I’m wondering because the scores I get locally don’t match the ones on the leaderboard.
The evaluation of the leaderboard follows a similar process as local_evaluation.py
. However, the exact prompts used to evaluate the answers are different.
Therefore, some difference between local evaluations and the leaderboard should be expected.
Thanks!
May I ask why some submissions seems correctly submitted but not graded?
For example:
“AIcrowd | Single-source Augmentation | Submissions #283034”
“AIcrowd | Single-source Augmentation | Submissions #283028” (not mine)
This should be a transient bug. We will trigger re-evaluations to them, and they should be fine after that.
I am also having a similar issue with my submission.
I get similar number of “I don’t know” responses and exact correct matches as my local evaluation.

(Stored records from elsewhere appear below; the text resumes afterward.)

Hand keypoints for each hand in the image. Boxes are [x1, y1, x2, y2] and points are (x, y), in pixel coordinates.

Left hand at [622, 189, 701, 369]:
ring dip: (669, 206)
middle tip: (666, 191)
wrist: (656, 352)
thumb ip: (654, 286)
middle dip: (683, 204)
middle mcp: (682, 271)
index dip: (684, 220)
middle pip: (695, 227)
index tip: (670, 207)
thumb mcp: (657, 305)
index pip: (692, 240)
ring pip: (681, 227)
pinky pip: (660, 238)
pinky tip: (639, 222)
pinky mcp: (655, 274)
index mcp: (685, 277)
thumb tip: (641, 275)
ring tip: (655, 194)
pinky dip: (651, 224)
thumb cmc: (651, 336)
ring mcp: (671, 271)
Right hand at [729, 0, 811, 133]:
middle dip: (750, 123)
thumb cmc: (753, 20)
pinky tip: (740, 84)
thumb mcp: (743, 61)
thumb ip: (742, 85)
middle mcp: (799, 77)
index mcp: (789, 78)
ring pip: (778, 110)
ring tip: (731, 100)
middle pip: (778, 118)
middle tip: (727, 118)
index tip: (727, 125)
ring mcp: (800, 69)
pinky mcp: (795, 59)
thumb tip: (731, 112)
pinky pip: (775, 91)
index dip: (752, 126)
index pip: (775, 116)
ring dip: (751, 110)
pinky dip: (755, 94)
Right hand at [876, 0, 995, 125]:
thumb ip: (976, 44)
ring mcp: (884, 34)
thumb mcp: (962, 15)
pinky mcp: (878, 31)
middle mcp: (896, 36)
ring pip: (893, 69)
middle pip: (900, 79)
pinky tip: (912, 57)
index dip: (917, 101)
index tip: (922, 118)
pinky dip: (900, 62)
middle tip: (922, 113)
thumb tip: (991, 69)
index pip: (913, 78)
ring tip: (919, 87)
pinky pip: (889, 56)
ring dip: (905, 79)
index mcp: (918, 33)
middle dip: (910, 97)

But I get zero accuracy from the judge. I feel like the judge api might have errors for my submission. If it was from my side, I wouldn’t be able to have the same missing and exact correct match counts.
Yes, it seems that a bug has recently appeared.
It looks like no one has been able to get a “correct” other than exact match.
Even when submitting the exact same commit as a submission that achieved “correct” on April 29, I can’t get the same score.
@yilun_jin8
Did you make any changes to the evaluation metric since then?
We will investigate this and come back to you as soon as possible.
@Camaro @aerdem4 We have found the cause of the error and it’s been fixed. We have triggered re-evaluations on the recent submissions, and you will see correct scores after the re-evaluations are done.
Thanks, have you completed the process? It seems that some submissions have not been re-evaluated yet.